(Beginning of TEXT UNDER STUDY)

Managing the tension between the resource and the visitor requires that park visitors and their activities be treated seriously. This requirement has led to the development of the Visitor Activity Management Process (VAMP). The advent of VAMP represents a fundamental change in orientation in Parks from a product or supply basis to an outward-looking market-sensitive one.

Traditionally, park agencies have utilized a product orientation to visitor activity planning and management. Park planners and managers, believed ‘their primary task to be providing facilities, services and programs which they consider to be most appropriate, as efficiently as they are able’.’ This approach involves deciding what the public wants and how the park agency can best provide for visitor and local wants.

The resulting facilities, services and programs are offered to the public with the hope that they will be utilized. Ensuing management then becomes operation-orientated, focusing on the facility or resource being offered rather than on the recreation experiences or benefits provided.

Natural resource information is collected through the Natural Resources Management Process and is assessed to identify resource opportunities and constraints. The inclusion of such information in VAMP is important because it helps achieve integration between visitor use and resource protection.

From the recently revised US National Park Service (NPS) Management Policies, provides a strong mandate to guide recreation management decisions in protecting park resources and values at some 375 parks.

This policy guidance recognizes the legitimacy of providing opportunities for public enjoyment of parks. However, the Management Policies also acknowledge that some degree of resource impact is an inevitable consequence of use and direct managers to `ensure that any adverse impacts are the minimum necessary, unavoidable, cannot be further mitigated, and do not constitute impairment or derogation of park resources and values’ (NPS, 2001).

Most protected areas internationally operate under similar mandates. Success in achieving an appropriate balance between recreation provision and resource protection mandates requires professional management of park natural resources and visitor use. Managers must have the ability to assess and find out visitor impacts and determine what their acceptability with respect to park management objectives is.

(End of TEXT UNDER STUDY)

[DIRECTIONS FOR THIS TASK]
From the passage on park visitor management, reproduce the stretch starting at "Natural resource information" and ending at "and resource protection.", swapping "integration" for "coordination".

(Beginning of GIVEN INFORMATION)

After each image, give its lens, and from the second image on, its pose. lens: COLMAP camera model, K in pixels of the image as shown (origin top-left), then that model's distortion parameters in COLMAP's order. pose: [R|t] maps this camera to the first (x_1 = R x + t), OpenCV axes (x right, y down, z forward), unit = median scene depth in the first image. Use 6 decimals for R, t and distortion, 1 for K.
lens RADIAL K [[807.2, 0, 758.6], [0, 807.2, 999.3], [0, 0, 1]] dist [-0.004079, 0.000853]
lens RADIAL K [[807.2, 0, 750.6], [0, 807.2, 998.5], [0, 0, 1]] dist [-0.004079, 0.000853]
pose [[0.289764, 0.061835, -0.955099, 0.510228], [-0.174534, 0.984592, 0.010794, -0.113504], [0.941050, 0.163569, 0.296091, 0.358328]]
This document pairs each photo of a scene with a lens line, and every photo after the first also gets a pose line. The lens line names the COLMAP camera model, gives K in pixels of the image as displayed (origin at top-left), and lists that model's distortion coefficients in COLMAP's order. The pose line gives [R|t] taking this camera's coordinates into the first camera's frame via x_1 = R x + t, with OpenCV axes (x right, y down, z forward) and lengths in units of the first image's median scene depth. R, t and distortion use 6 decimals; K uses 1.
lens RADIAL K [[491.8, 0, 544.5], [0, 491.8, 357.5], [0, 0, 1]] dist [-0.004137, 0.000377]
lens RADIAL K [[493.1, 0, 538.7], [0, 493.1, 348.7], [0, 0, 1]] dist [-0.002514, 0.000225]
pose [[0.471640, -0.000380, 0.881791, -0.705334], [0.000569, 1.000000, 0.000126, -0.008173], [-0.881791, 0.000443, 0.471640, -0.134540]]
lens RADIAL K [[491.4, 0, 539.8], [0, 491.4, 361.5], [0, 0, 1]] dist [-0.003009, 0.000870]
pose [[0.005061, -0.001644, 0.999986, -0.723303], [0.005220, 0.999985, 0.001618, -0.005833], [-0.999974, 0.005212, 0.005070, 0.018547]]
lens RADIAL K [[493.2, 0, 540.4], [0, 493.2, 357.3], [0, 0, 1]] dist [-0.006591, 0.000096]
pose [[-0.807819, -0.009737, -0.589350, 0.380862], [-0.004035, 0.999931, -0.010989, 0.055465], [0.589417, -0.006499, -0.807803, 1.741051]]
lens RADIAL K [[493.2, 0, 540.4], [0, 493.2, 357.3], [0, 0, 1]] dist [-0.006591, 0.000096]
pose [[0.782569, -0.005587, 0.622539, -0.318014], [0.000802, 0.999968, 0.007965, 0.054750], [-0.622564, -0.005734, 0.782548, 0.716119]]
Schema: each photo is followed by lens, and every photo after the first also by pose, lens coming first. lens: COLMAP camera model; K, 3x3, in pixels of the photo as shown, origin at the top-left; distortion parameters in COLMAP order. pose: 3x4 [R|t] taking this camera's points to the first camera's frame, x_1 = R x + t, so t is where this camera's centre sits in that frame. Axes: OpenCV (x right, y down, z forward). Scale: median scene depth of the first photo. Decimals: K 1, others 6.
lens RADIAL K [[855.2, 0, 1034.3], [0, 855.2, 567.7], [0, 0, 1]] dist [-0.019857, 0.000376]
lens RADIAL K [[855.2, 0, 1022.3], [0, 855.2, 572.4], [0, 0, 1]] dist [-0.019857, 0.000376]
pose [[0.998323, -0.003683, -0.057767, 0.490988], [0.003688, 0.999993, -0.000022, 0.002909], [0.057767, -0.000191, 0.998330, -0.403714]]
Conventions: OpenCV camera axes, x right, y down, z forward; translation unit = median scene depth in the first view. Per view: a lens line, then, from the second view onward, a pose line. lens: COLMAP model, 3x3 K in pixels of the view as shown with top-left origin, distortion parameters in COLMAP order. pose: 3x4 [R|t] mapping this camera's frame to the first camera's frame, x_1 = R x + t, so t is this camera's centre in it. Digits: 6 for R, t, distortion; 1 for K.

(End of GIVEN INFORMATION)

[EXERCISE RESPONSE]
Natural resource information is collected through the Natural Resources Management Process and is assessed to identify resource opportunities and constraints. The inclusion of such information in VAMP is important because it helps achieve coordination between visitor use and resource protection.